ConfigX: Modular Configuration for Evolutionary Algorithms via Multitask Reinforcement Learning

TL;DR

ConfigX introduces a universal MetaBBO agent capable of configuring a broad space of evolutionary algorithms through Modular-BBO modularization and a Transformer-based multitask RL policy. By defining a joint optimization task space and leveraging module-aware attention, it learns a policy that generalizes to unseen EAs and problem instances, achieving strong zero-shot performance and efficient lifelong adaptation via fine-tuning. The approach demonstrates competitive to superior performance against SMAC3, with ablations highlighting the importance of architectural components such as MSA and positional encoding. This work advances automatic, all-purpose configuration for EAs, enabling scalable, data-driven EA design across diverse BBO tasks.

Abstract

Recent advances in Meta-learning for Black-Box Optimization (MetaBBO) have shown the potential of using neural networks to dynamically configure evolutionary algorithms (EAs), enhancing their performance and adaptability across various BBO instances. However, they are often tailored to a specific EA, which limits their generalizability and necessitates retraining or redesigns for different EAs and optimization problems.
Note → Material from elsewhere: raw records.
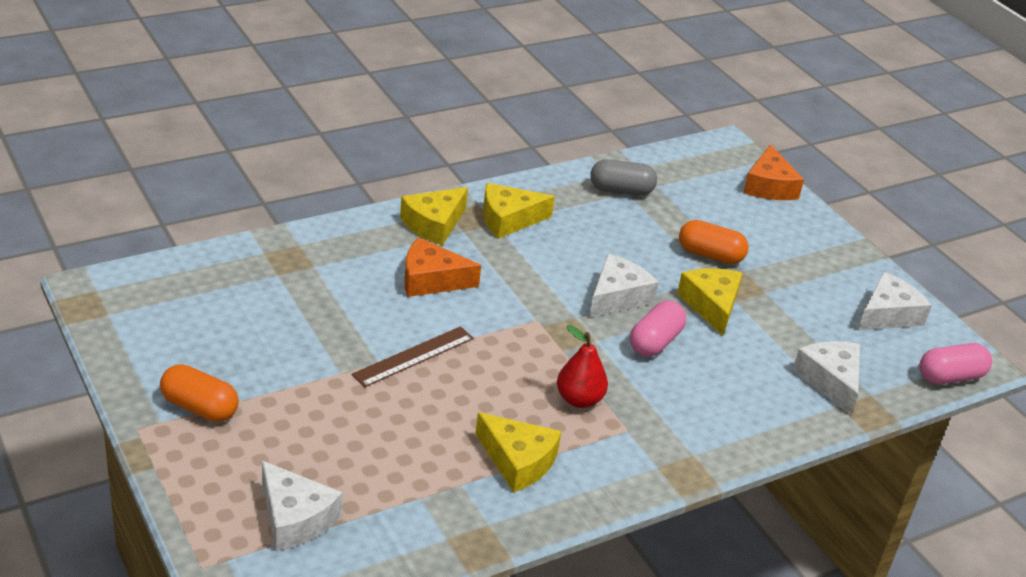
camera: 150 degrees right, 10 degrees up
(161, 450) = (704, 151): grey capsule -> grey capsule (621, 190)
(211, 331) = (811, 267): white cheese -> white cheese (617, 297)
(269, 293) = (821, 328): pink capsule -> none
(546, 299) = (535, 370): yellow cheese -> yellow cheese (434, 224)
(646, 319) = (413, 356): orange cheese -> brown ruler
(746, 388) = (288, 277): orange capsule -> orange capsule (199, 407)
To address this limitation, we introduce ConfigX, a new paradigm of the MetaBBO framework that is capable of learning a universal configuration agent (model) for boosting diverse EAs. To achieve so, our ConfigX first leverages a novel modularization system that enables the flexible combination of various optimization sub-modules to generate diverse EAs during training. Additionally, we propose a Transformer-based neural network to meta-learn a universal configuration policy through multitask reinforcement learning across a designed joint optimization task space. Extensive experiments verify that, our ConfigX, after large-scale pre-training, achieves robust zero-shot generalization to unseen tasks and outperforms state-of-the-art baselines. Moreover, ConfigX exhibits strong lifelong learning capabilities, allowing efficient adaptation to new tasks through fine-tuning. Our proposed ConfigX represents a significant step toward an automatic, all-purpose configuration agent for EAs.

Figures (6)

• Figure 1: Conceptual overview of different AC paradigms.
• Figure 2: Left: The hierarchical polymorphism in Modular-BBO. Right: Legal/Illegal algorithm examples in Modular-BBO.
• Figure 3: The workflow of the Transformer based configuration policy in ConfigX.
• Figure 4: Optimization curves of the pre-trained ConfigX model and the baselines, over three different zero-shot scenarios.
• Figure 5: The learning curves of fine-tuning and re-training ConfigX on novel optimization problems or algorithm structures. The fine-tuning saves $3$x and $2$x learning steps than the re-training on $T_\text{test,out}^{(1)}$ and $T_\text{test,out}^{(2)}$ respectively.